Exact reproduction of all the data is required, with pictures excluded.

◆ **Recorded information**
━━━━━━
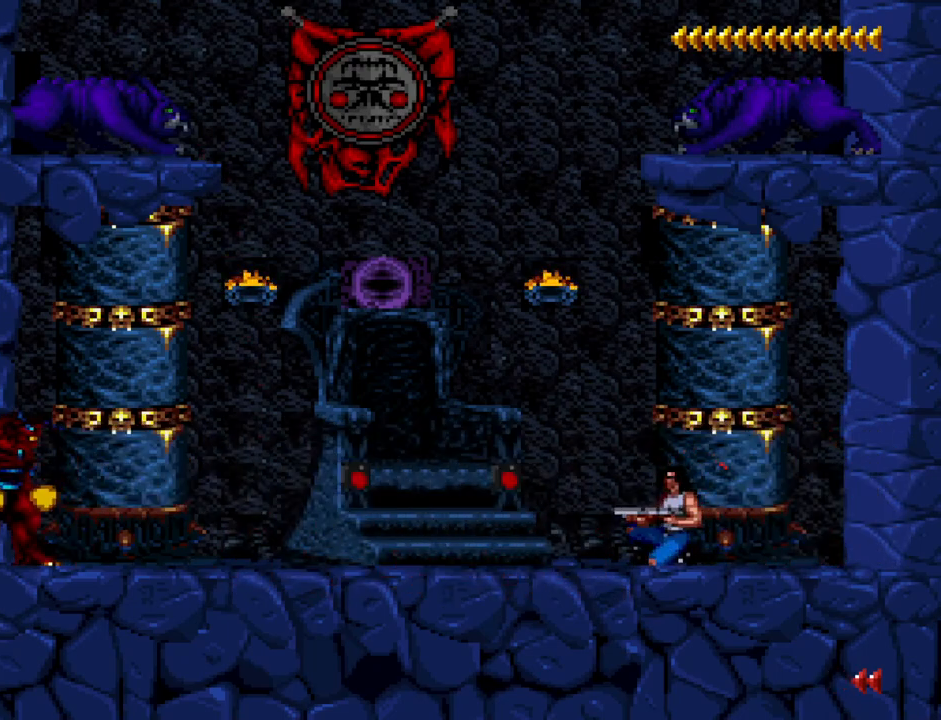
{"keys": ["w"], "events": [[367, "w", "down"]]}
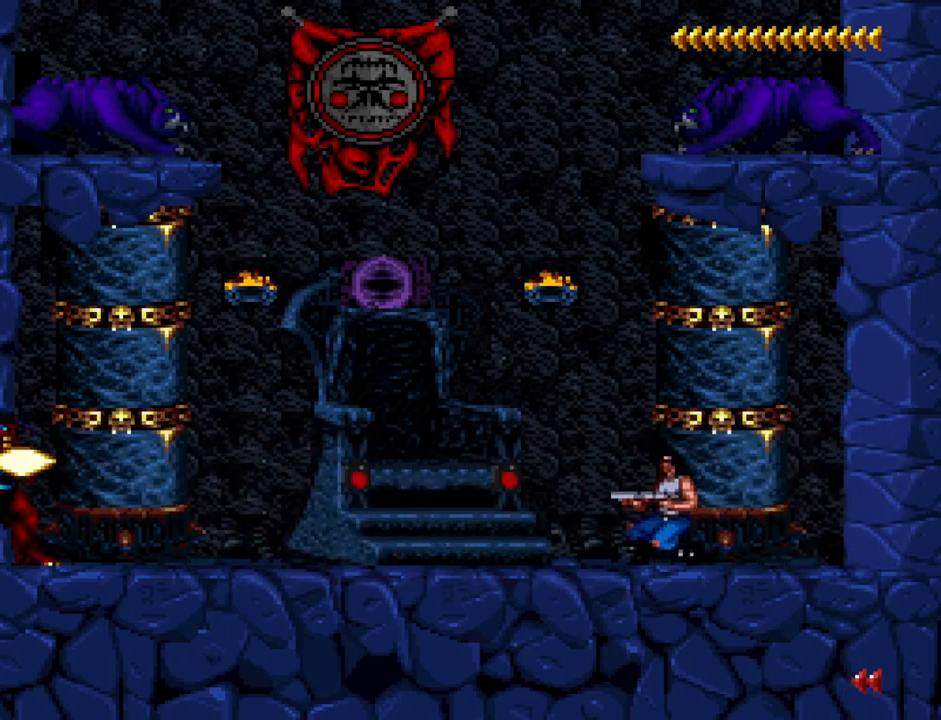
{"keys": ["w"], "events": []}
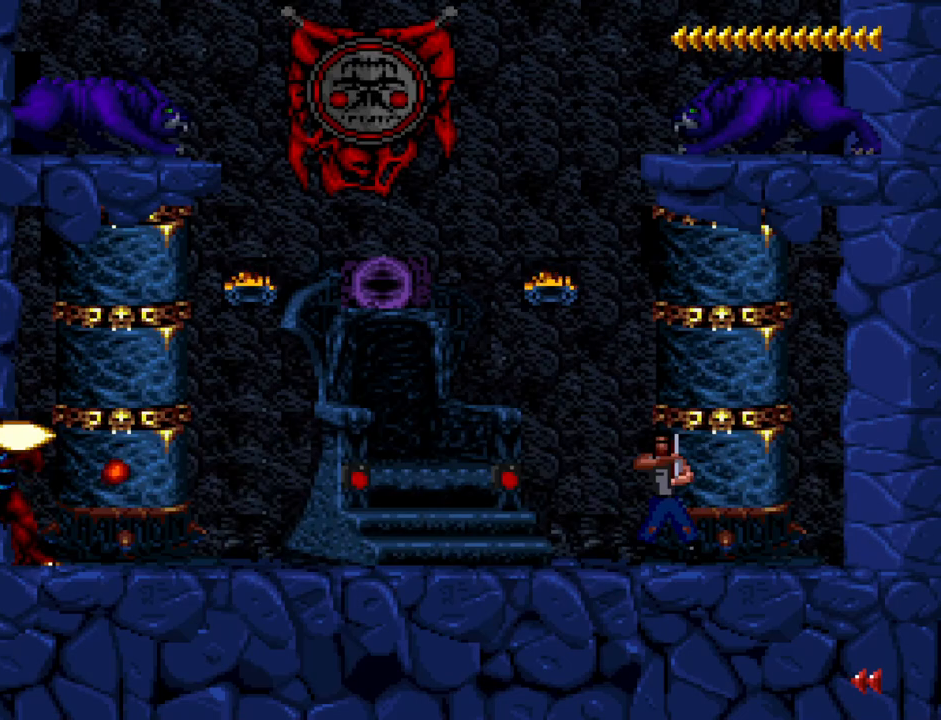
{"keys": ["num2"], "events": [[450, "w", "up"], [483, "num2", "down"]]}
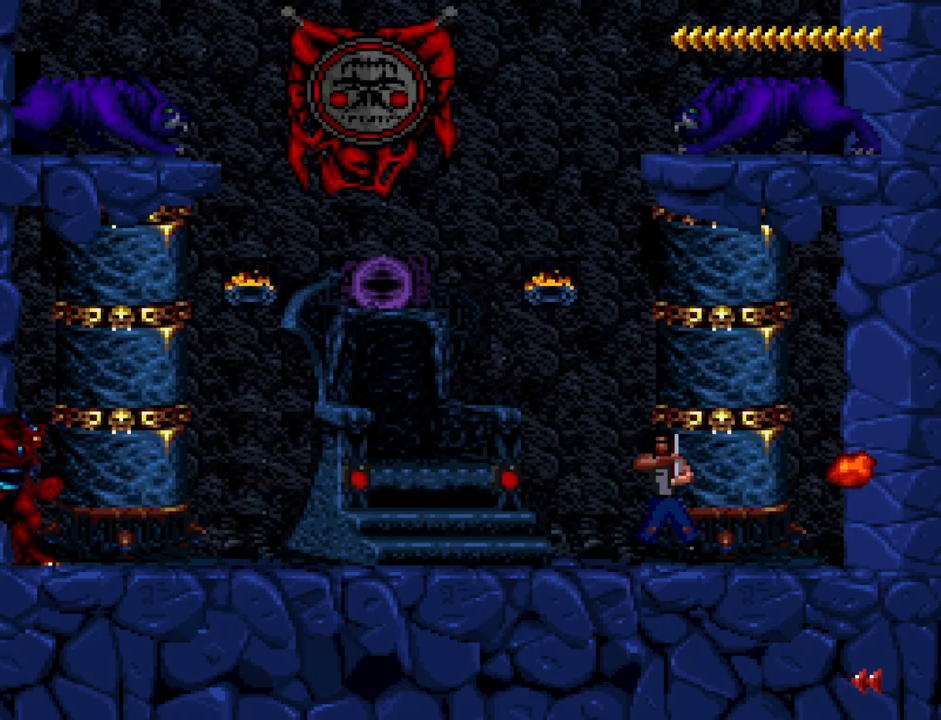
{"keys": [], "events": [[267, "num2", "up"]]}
━━━━━━
◆ **Reply to the exercise**
{"keys": ["w"], "events": [[367, "w", "down"]]}
{"keys": ["w"], "events": []}
{"keys": ["num2"], "events": [[450, "w", "up"], [483, "num2", "down"]]}
{"keys": [], "events": [[267, "num2", "up"]]}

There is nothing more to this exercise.